DOP54 Real-world effectiveness of thiopurine monotherapy in Crohn’s Disease: Is there still a place for thiopurines in the biological era?
Rezazadeh Ardabili, A.(1,2);Jeuring, S.F.G.(1);Mujagic, Z.(1,2);Romberg-Camps, M.J.L.(3);van Bodegraven, A.A.(3);Jonkers, D.M.A.E.(1,2);Pierik, M.J.(1,2)

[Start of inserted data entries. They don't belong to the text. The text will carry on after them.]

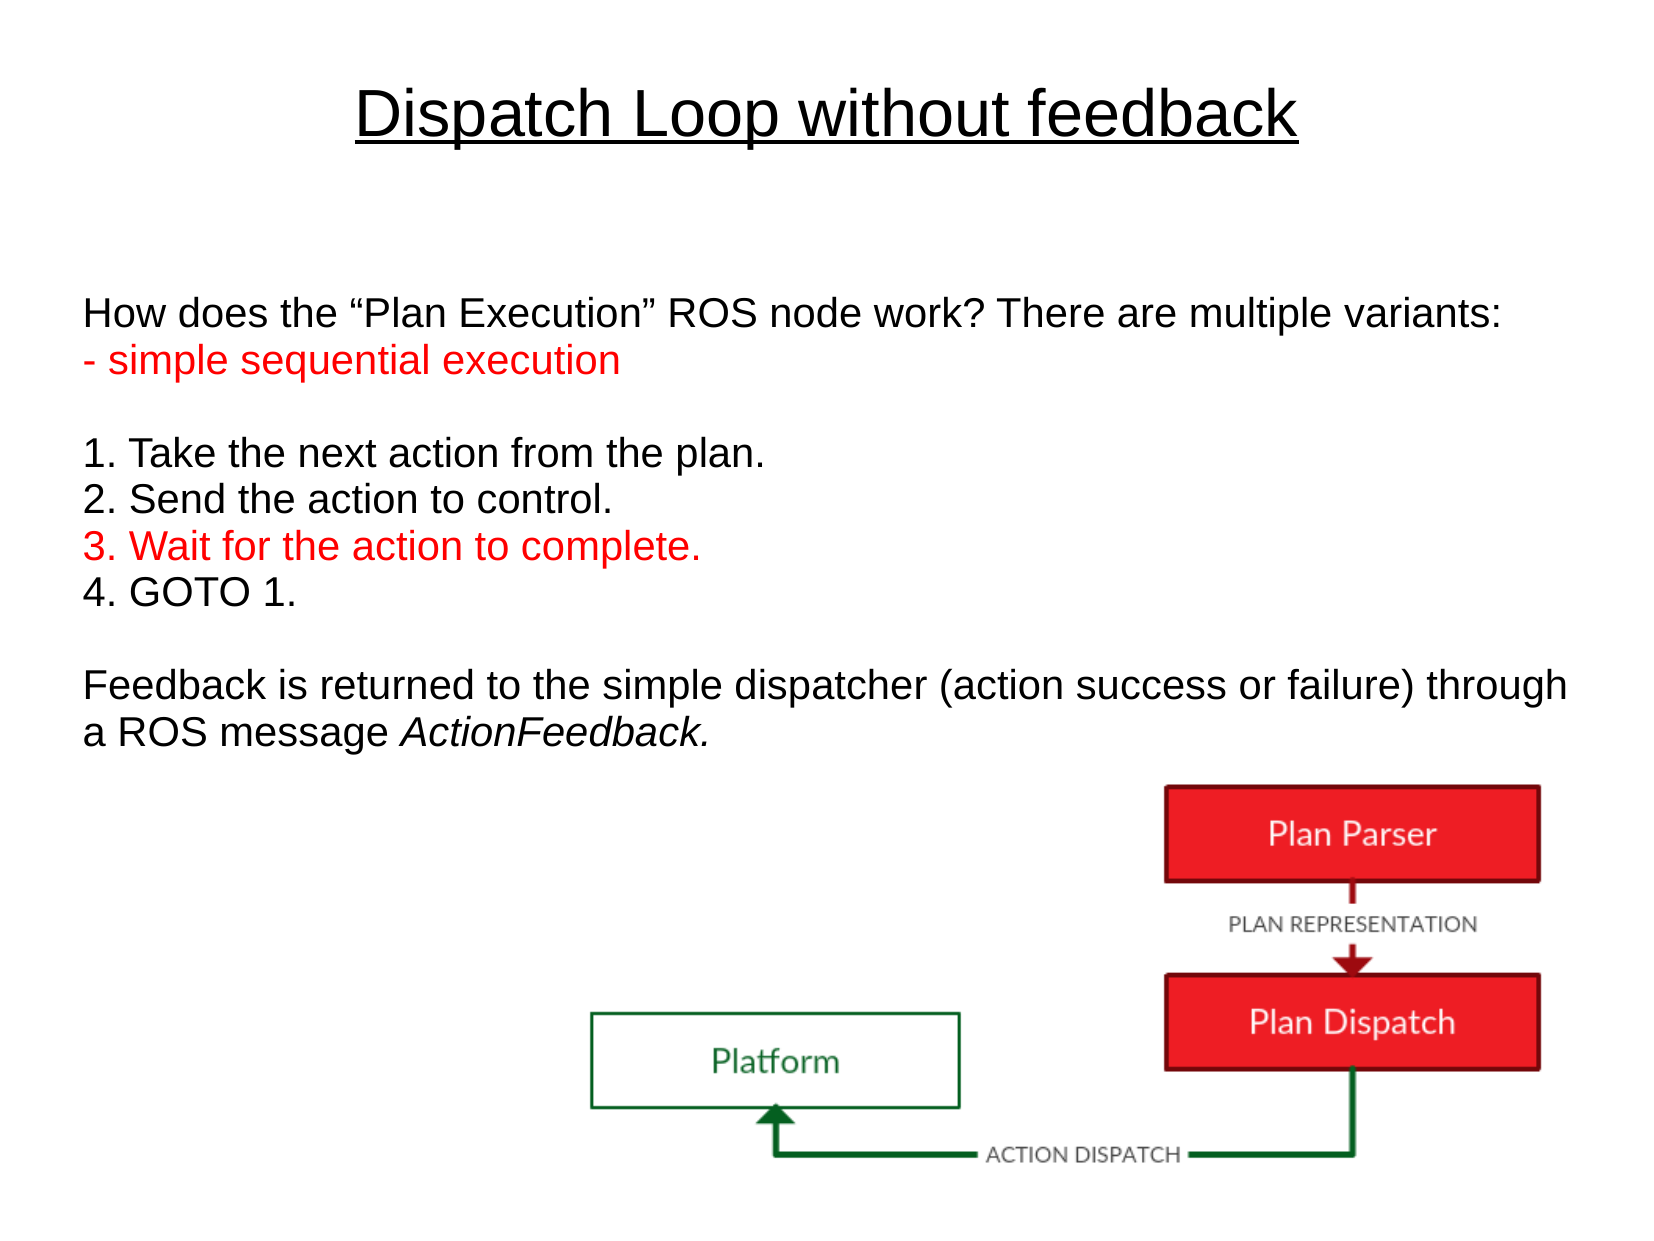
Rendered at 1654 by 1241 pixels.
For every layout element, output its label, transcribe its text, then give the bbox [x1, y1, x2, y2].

title Dispatch Loop without feedback [82, 49, 1571, 178]
subtitle How does the “Plan Execution” ROS node work? There are multiple variants: - simple sequential execution 1. Take the next action from the plan. 2. Send the action to control. 3. Wait for the action to complete. 4. GOTO 1. Feedback is returned to the simple dispatcher (action success or failure) through a ROS message ActionFeedback. [82, 290, 1571, 1010]
picture [567, 1010, 1571, 1202]
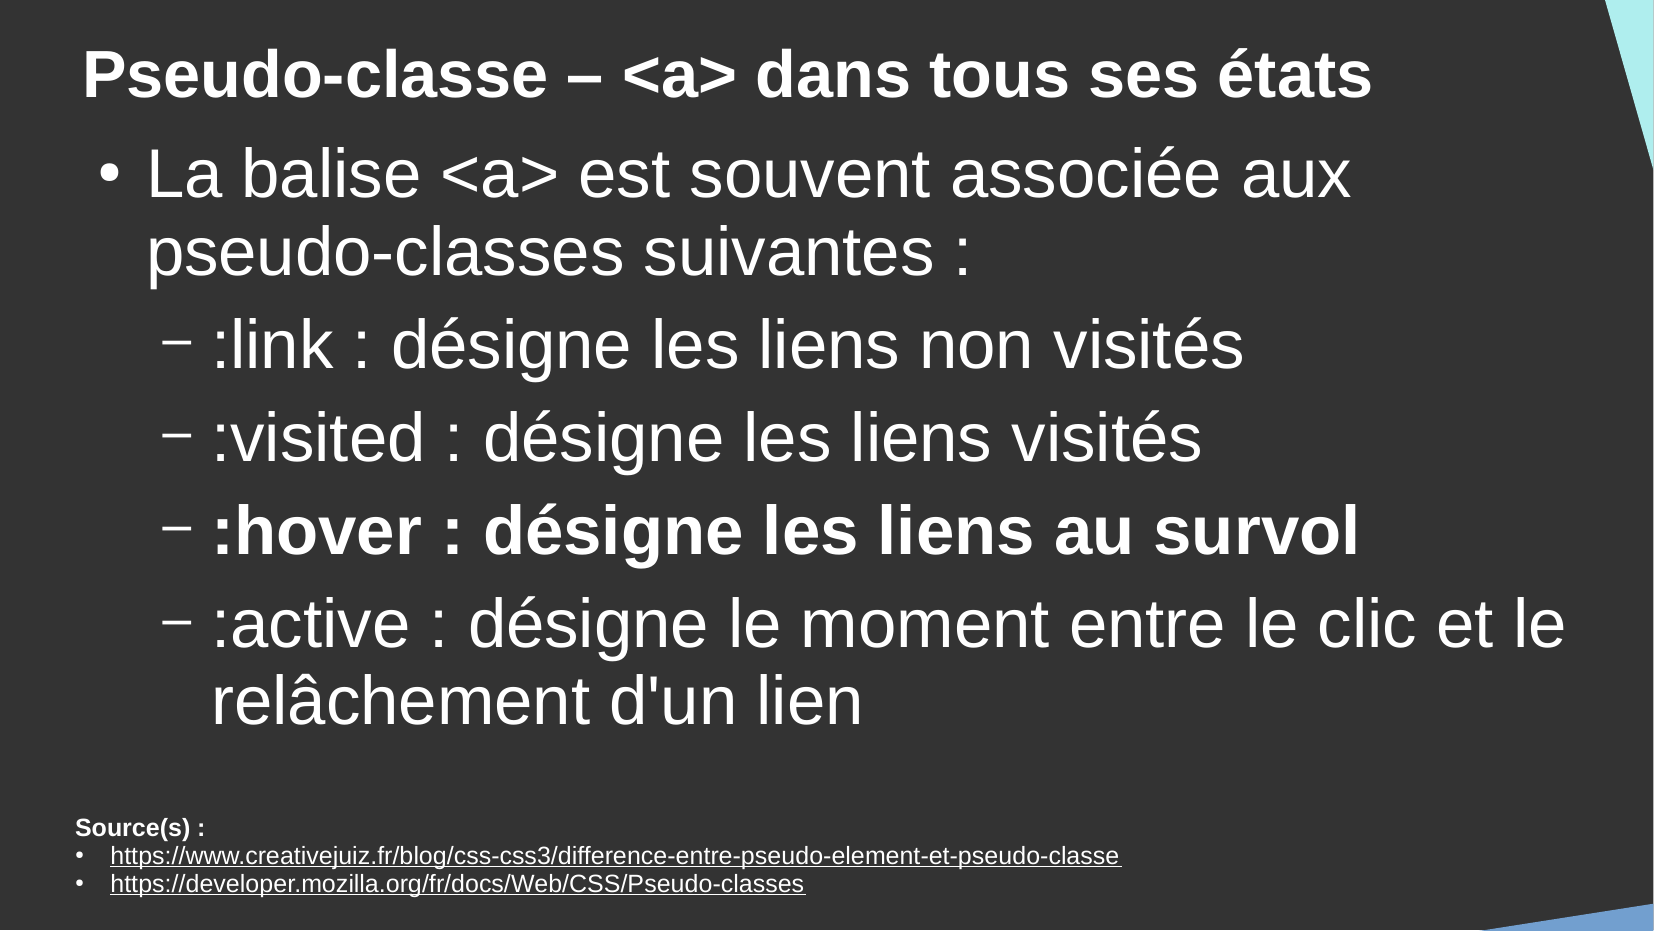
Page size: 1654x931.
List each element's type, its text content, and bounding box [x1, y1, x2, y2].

(1)Department of Internal Medicine- Division of Gastroenterology, Maastricht University Medical Centre+, Maastricht, The Netherlands;(2)School for Nutrition and Translational Research in Metabolism NUTRIM, Maastricht University Medical Centre+, Maastricht, The Netherlands;(3)Department of Gastroenterology- Geriatrics- Internal and Intensive Care Medicine, Zuyderland Medical Centre, Sittard-Geleen, The Netherlands
Background
In current guidelines, thiopurines are still recommended as first-line maintenance therapy for patients with Crohn’s disease (CD). Due to their lack of immunogenicity, oral administration route and low costs, thiopurines are an attractive first-line treatment option. However, in recent studies the position of thiopurine monotherapy in CD has been questioned as a result of relatively lower overall effectiveness rates compared to ulcerative colitis. Real-world long-term effectiveness data substantiating the use and position of thiopurines in CD management remain sparse. We assessed long-term effectiveness of thiopurine monotherapy in CD using the population-based IBD South-Limburg (IBDSL) cohort.
Methods
All CD patients in the IBDSL cohort starting thiopurine monotherapy as first-line maintenance therapy between 1991-2014 were included. Thiopurine monotherapy was defined effective if either: (1) no escalation to biological treatment, (2) no course of corticosteroids, (3) no resective surgery or, (4) no hospitalization for active disease was required whilst on thiopurine treatment. Patients with early treatment discontinuation (i.e. <3 months) were identified, including reason of discontinuation. Long-term effectiveness was assessed adjusting for differences in follow-up between patients using Kaplan-Meier analysis. Potential risk factors for therapy failure were identified using Cox regression.
Results
In total, 643/1162 (55.3%) CD patients (median follow-up: 8.5 years IQR 5.0-13.2) received first-line thiopurine monotherapy after a median of 9.7 months (IQR 3.2-31.3) after diagnosis. Therapy was discontinued within three months in 164 patients (25.5%), mainly due to adverse events [Figure 1]. Thiopurine monotherapy was effective for the duration of treatment in 229/479 (35.6%) patients, corresponding to estimated effectiveness rates of 62.9%, 43.9% and 31.2% after 1, 5 and 10 years, respectively [Figure 1-2]. No significant difference in effectiveness was observed after stratifying for era of thiopurine initiation (pre-biological (1991-1998) vs. biological (>1999) era, p=0.84). Factors associated with thiopurine failure were stricturing disease (aHR 1.41, 95%CI 1.01-1.96) and upper GI involvement (aHR 1.52, 95%CI 1.02-2.28) at diagnosis. During follow-up, 40/229 patients with a durable response discontinued treatment due to quiescent disease. Of these, 35 patients (87.5%) remained without treatment 24 months after discontinuation.
Conclusion
Real-world data from this population-based study demonstrate that thiopurine monotherapy remains an effective and durable first-line treatment option for CD, even in the biological era. These results should be considered in the ongoing discussion regarding the position of thiopurine therapy.